→ Exercise goal: A line containing "1. Desenhe um retângulo de 35 cm x 15 cm" appears in the material below. Return exactly every line from the first through that one, and only those.

→ Entries shown:
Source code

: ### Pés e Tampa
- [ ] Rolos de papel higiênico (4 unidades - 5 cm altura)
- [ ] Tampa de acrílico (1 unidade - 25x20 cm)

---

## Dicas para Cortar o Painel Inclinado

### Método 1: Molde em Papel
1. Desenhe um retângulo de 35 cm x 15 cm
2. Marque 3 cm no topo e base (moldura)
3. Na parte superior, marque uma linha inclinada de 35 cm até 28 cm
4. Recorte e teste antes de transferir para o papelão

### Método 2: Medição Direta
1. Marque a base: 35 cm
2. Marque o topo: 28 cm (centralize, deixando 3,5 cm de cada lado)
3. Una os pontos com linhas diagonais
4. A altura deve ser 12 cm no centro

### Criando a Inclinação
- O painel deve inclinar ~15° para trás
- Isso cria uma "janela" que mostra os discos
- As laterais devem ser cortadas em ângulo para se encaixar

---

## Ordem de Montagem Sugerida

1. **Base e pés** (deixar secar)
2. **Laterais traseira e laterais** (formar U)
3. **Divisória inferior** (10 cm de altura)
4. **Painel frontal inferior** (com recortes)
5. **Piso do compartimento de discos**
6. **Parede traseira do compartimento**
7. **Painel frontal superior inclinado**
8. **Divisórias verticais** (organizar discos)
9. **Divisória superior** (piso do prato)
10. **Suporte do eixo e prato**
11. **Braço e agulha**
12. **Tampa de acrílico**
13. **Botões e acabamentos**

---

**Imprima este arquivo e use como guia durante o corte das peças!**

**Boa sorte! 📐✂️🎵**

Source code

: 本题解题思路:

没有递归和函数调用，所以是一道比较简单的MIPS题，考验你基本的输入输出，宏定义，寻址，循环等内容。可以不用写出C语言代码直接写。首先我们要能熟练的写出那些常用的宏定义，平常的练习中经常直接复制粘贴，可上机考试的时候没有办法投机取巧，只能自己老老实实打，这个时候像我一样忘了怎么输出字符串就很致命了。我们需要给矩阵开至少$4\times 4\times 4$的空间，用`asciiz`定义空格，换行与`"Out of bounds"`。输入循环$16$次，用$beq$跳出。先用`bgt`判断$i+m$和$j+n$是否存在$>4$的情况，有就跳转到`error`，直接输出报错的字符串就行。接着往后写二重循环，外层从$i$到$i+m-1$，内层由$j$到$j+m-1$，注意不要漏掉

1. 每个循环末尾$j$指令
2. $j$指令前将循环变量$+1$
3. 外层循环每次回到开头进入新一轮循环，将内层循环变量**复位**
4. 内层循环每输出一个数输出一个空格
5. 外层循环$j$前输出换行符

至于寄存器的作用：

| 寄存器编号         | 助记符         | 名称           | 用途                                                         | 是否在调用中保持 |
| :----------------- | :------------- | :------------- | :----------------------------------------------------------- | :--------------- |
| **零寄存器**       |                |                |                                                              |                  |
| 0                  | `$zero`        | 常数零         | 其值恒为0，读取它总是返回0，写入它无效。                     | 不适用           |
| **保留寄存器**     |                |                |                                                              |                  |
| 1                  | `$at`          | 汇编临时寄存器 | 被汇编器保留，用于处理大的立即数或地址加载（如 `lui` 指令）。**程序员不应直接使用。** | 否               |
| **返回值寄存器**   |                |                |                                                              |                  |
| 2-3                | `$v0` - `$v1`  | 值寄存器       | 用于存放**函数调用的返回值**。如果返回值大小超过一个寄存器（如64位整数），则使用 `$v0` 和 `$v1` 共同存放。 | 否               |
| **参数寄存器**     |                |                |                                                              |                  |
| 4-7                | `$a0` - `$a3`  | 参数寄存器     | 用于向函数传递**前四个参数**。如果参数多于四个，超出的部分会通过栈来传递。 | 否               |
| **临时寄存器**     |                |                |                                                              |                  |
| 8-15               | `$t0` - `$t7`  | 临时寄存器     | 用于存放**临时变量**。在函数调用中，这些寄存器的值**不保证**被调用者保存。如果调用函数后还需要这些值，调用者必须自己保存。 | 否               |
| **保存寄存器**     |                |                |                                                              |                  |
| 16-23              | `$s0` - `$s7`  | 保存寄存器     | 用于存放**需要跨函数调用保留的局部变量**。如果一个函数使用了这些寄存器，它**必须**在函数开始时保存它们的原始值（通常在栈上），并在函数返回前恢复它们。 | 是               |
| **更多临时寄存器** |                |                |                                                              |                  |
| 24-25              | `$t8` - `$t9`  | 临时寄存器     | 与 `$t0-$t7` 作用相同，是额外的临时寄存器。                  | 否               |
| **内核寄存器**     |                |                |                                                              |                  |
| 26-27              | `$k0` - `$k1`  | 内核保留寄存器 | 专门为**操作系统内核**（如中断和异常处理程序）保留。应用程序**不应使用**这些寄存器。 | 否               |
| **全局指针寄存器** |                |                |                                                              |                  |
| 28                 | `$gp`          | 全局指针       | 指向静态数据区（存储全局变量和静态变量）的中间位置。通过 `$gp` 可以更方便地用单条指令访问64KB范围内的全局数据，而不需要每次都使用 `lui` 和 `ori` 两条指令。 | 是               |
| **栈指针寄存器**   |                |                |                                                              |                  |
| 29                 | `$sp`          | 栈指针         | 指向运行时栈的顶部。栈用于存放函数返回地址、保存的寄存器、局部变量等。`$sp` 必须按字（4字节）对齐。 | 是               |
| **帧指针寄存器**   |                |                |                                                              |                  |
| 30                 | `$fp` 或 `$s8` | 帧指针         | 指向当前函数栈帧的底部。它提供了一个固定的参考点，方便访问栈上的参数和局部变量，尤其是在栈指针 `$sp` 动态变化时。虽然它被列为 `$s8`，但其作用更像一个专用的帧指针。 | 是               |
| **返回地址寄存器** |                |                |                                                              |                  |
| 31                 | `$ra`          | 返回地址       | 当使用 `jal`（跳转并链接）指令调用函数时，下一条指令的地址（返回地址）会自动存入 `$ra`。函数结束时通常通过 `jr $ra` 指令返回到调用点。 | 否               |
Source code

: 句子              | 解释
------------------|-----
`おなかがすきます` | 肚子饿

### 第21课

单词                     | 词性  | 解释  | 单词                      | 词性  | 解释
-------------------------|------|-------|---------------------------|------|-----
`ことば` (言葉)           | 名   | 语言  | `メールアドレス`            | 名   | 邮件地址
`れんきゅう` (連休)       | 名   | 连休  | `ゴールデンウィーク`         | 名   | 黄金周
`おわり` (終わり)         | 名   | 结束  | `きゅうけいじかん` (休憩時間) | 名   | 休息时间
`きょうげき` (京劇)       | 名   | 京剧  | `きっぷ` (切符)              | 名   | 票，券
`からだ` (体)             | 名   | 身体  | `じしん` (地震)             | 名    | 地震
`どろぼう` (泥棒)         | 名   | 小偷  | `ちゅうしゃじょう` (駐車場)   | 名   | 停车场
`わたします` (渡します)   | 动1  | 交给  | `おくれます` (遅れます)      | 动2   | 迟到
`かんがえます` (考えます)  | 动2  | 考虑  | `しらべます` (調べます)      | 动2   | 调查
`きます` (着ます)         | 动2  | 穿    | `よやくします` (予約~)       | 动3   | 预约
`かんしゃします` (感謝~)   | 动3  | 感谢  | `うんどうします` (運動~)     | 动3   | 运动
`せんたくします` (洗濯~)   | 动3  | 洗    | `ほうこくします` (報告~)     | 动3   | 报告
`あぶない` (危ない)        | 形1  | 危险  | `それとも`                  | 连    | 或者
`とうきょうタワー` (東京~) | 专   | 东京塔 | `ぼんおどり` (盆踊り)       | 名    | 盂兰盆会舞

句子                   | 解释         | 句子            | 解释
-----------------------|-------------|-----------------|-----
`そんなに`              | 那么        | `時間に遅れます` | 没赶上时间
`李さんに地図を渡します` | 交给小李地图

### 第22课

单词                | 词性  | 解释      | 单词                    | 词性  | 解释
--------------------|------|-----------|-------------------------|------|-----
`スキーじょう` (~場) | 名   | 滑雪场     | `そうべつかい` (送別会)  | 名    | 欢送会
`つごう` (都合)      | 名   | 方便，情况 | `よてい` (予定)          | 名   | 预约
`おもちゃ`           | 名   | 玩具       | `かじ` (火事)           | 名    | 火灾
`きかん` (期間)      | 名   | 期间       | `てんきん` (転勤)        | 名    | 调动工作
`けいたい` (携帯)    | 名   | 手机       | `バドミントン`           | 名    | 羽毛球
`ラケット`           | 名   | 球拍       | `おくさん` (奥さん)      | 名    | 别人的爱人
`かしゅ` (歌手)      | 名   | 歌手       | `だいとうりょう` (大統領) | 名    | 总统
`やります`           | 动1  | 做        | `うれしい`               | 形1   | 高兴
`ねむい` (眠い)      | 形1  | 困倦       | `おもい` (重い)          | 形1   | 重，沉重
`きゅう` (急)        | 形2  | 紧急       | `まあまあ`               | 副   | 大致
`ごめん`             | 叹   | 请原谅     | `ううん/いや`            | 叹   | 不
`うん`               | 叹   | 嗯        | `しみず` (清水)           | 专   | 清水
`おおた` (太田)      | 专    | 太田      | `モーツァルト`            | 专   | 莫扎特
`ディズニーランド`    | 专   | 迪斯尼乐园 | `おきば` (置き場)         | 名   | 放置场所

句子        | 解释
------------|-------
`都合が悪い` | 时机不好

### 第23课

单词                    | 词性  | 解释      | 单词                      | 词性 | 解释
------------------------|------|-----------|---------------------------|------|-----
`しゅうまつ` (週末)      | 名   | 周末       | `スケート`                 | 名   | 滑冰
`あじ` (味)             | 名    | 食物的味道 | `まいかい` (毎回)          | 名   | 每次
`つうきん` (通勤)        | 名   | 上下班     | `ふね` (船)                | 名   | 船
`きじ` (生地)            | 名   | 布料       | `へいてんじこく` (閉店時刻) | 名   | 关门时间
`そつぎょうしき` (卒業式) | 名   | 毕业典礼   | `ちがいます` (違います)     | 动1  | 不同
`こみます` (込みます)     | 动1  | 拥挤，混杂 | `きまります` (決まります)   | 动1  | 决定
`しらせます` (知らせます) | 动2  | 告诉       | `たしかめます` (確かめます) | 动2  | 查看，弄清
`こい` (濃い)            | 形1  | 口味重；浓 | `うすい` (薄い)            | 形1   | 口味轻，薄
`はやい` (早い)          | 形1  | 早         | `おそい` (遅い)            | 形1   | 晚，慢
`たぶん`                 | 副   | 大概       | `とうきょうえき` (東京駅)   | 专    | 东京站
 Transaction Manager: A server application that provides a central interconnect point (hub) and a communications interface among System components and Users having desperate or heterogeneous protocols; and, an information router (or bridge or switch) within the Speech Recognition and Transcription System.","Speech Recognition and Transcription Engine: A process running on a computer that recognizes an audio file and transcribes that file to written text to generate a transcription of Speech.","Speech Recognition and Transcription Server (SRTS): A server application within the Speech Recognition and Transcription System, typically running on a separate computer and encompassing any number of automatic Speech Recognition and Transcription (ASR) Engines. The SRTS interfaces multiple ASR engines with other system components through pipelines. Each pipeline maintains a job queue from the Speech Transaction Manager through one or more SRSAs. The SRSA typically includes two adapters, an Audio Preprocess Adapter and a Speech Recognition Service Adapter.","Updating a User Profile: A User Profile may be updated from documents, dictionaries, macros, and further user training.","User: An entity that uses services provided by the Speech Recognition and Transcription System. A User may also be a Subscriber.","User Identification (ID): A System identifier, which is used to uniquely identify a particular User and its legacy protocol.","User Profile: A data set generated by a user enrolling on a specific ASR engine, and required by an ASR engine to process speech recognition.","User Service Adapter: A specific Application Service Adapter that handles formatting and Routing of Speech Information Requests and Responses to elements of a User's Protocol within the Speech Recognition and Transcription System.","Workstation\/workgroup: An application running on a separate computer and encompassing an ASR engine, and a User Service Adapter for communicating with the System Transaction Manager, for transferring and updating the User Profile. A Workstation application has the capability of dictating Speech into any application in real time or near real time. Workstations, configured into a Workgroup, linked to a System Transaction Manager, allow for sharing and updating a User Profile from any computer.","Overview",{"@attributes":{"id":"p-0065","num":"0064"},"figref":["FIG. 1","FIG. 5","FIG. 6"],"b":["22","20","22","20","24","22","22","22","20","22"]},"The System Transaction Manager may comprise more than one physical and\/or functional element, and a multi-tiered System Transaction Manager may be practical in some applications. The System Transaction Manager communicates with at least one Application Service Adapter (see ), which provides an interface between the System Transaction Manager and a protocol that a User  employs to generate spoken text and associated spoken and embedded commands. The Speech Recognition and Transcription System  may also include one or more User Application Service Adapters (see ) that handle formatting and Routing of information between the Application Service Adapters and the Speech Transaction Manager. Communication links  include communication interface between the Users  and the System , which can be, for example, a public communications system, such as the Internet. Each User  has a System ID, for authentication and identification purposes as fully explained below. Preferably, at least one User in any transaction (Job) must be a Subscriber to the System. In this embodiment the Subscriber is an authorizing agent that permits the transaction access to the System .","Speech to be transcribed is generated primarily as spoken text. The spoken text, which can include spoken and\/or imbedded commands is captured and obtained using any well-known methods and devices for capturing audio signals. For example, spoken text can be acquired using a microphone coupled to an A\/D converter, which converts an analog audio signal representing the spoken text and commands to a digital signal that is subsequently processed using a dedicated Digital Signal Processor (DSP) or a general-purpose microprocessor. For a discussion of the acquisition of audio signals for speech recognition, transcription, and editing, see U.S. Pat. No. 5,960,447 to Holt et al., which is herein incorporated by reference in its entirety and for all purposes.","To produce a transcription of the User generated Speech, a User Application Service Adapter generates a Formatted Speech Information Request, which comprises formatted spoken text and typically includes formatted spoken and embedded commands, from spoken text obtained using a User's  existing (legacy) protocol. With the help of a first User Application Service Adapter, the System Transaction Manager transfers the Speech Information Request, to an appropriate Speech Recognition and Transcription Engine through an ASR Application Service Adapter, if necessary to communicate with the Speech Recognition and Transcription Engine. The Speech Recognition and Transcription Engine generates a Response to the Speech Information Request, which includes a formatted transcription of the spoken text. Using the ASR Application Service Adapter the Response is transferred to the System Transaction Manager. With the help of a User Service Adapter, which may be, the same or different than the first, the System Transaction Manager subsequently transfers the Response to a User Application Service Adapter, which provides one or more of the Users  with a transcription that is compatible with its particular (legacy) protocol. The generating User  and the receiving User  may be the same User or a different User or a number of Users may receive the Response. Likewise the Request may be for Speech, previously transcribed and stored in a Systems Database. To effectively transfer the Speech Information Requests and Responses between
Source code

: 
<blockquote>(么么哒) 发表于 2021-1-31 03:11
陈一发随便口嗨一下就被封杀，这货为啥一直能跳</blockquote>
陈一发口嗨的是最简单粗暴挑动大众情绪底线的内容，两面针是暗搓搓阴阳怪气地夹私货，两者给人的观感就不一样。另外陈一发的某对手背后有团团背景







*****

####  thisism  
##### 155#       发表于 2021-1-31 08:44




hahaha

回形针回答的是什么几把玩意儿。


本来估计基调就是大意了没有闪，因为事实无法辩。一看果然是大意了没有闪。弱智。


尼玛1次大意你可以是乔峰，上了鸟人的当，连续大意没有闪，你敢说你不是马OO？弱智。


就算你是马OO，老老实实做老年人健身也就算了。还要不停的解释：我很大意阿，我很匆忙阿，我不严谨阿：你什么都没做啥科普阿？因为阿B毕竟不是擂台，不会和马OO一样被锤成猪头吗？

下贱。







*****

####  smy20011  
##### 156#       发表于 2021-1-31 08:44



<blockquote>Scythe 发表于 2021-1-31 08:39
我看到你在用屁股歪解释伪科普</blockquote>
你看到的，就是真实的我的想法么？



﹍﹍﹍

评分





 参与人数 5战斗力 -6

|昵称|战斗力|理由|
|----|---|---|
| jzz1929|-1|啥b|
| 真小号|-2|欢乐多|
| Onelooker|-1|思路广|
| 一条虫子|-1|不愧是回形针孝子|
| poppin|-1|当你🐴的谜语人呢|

→ Answer section:
Source code

: ### Pés e Tampa
- [ ] Rolos de papel higiênico (4 unidades - 5 cm altura)
- [ ] Tampa de acrílico (1 unidade - 25x20 cm)

---

## Dicas para Cortar o Painel Inclinado

### Método 1: Molde em Papel
1. Desenhe um retângulo de 35 cm x 15 cm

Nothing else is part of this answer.